Monkeypox Diagnosis Approaches: Comparison
Please note this is a comparison between Version 1 by Ijaz Gul and Version 2 by Peter Tang.

Monkeypox virus (MPXV) is an adenovirus with a double-stranded DNA genome, belonging to the family Poxviridae, subfamily Chordopoxvirinae, and the genus Orthopoxvirus. MPXV was first reported in 1958 after two pox-like disease outbreaks occurred in monkeys. The original source of MPXV is unknown. Rodents likely harbor the virus, leading to spillover events. The case of human infection by MPXV was first reported in humans in in the Democratic Republic of the Congo in 1970.

  • monkeypox
  • real-time PCR
  • immunoassay
  • diagnosis

1. Indirect Detection

Indirect detection is based on virus-induced morphological changes to host cells or membranes.

1.1. Monkeypox Diagnosis Based on Virus Culture

Some viruses can induce macroscopic lesions (called pocks) on the chick chorioallantoic membrane (CAM).
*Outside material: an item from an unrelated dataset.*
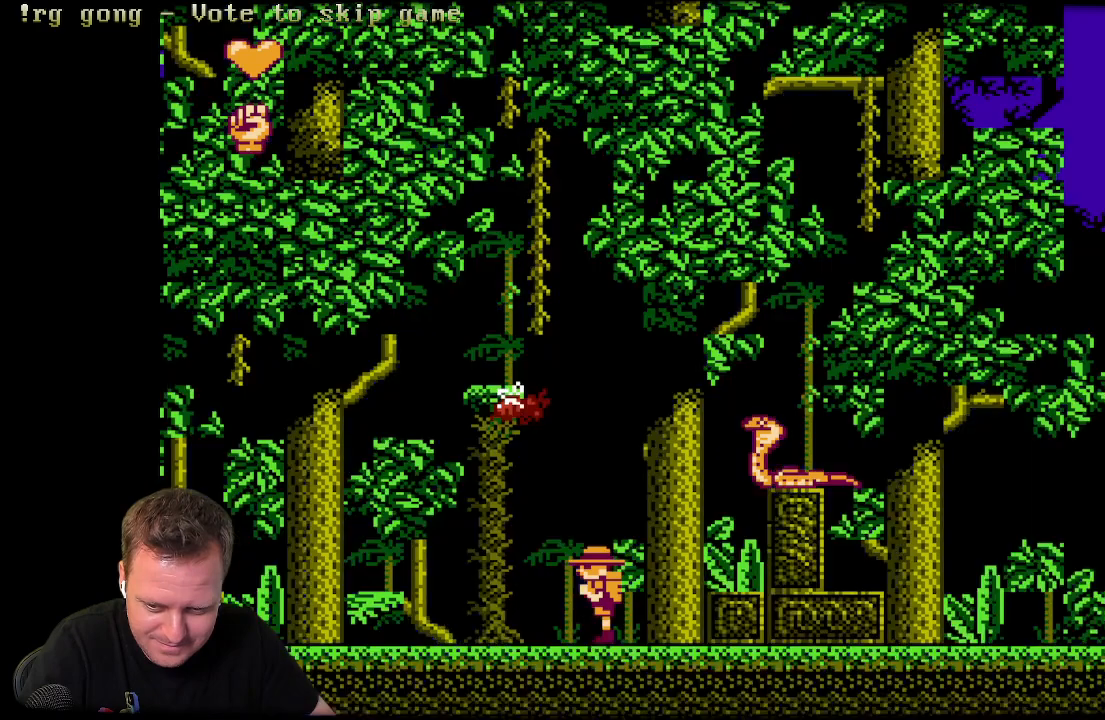
{"buttons": [], "left_stick": "center", "right_stick": "center", "events": []}
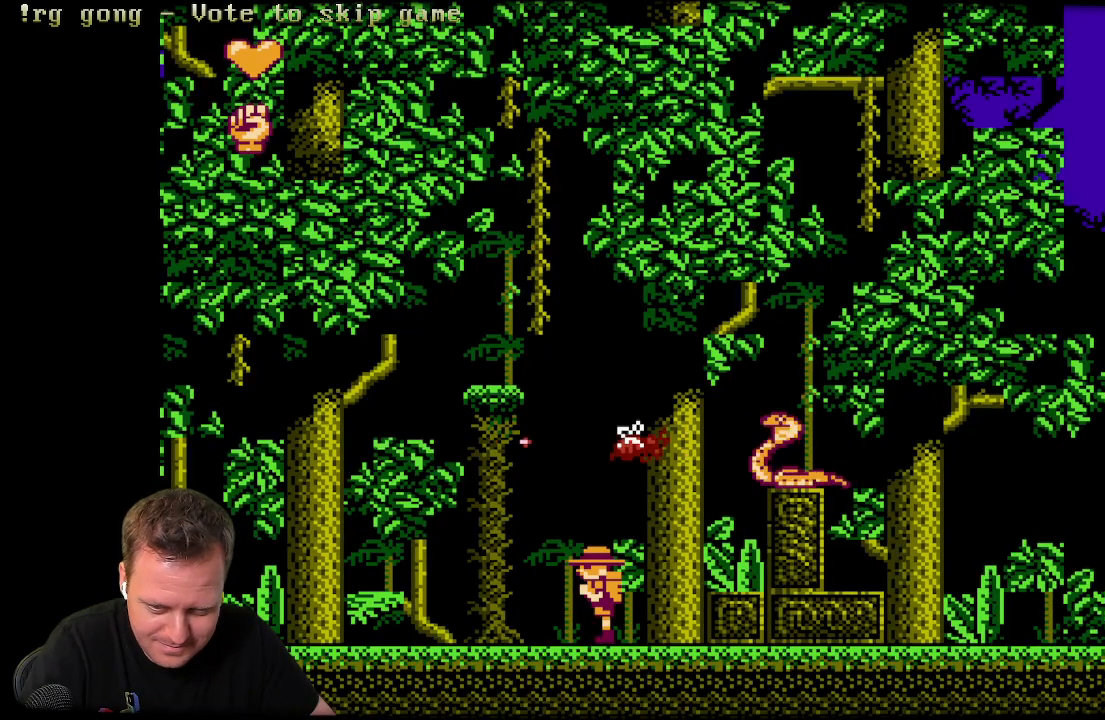
{"buttons": ["X"], "left_stick": "center", "right_stick": "center", "events": [[100, "DPAD_RIGHT", "down"], [217, "DPAD_RIGHT", "up"], [250, "DPAD_RIGHT", "down"], [267, "A", "down"], [417, "DPAD_RIGHT", "up"], [417, "X", "down"], [483, "A", "up"]]}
The pattern of pock formation, the time required for pock formation, and the size of the pock have been explored to differentiate different poxvirus infections, including monkeypox virus (MPXV) [1][2][27,28]. The morphological changes can be observed with a microscope or the naked eye. For instance, when CAM was inoculated with MPXV, the pocks were visible and could be reckoned with the naked eye [2][28]. However, detection solely based on the above-mentioned characteristics may not be sufficient for an accurate diagnosis due to overlapping signs and symptoms with other diseases.
Monkeypox isolates are grown in RK13 cells [3][29], where cytopathic effects are observed within 24–48 h of infection. The major drawback of culture-based virus diagnosis is the prolonged assay time [4][30], which is not suitable for mass testing scenarios. Further, virus culture methods need biosafety level 3 (BSL3) labs and pose a risk of laboratory-acquired infections [5][31]. Shell vial culture (SVC) has been developed as an alternative culture method for the rapid in vitro detection of MPXV and other viruses [4][30]. In this method, a cell monolayer is grown on a cover slip in a shell vial culture tube, and the specimen is inoculated on the monolayer, followed by low-speed centrifugation and immunofluorescence-based detection. The low-speed centrifugation step is introduced to enhance the virus’s infectivity. The mechanical force resulting from low-speed centrifugation is thought to cause cell trauma, which subsequently enhances viral entry into cells, resulting in a reduced cell infection time [6][32].

1.2. Diagnosis Based on Image Analysis

Image digitalization has already gained momentum for infectious disease diagnosis and monitoring. Chatbots have been developed for disease diagnostic evaluation and the recommendation of immediate measures in case a patient contracts SARS-CoV-2 [7][33]. A monkeypox image dataset was constructed comprising 43 original images and 587 images obtained after data augmentation [8][34] (Figure 1). Using the newly developed “Monkeypox 2022” dataset, an image classification model was proposed [9][35]. The study paves the way towards the development of image-analysis-based tools for monkeypox virus detection. The images used in the dataset are from previous outbreaks. The classic MPXV cases were characterized by a generalized rash. In contrast, most of the cases in the current outbreak have localized lesions in anogenital and genitourinary areas [10][11][36,37]. Since many recent MPXV-infected cutaneous images have been reported, the updated dataset may have added value to the above MPXV 2022 image dataset.
Figure 1. Schematic of the image-based MPXV detection workflow. Redrawn from Ref. [9][35] with permission from the author. The source content is licensed under a Creative Commons Attributions 4.0 international license.

2. Direct Detection

In the case of direct detection, nucleic acid and protein components of the virus are detected without the need for a pathogen culture. Molecular detection, immunodiagnostics, and sequencing are widely explored direct detection approaches.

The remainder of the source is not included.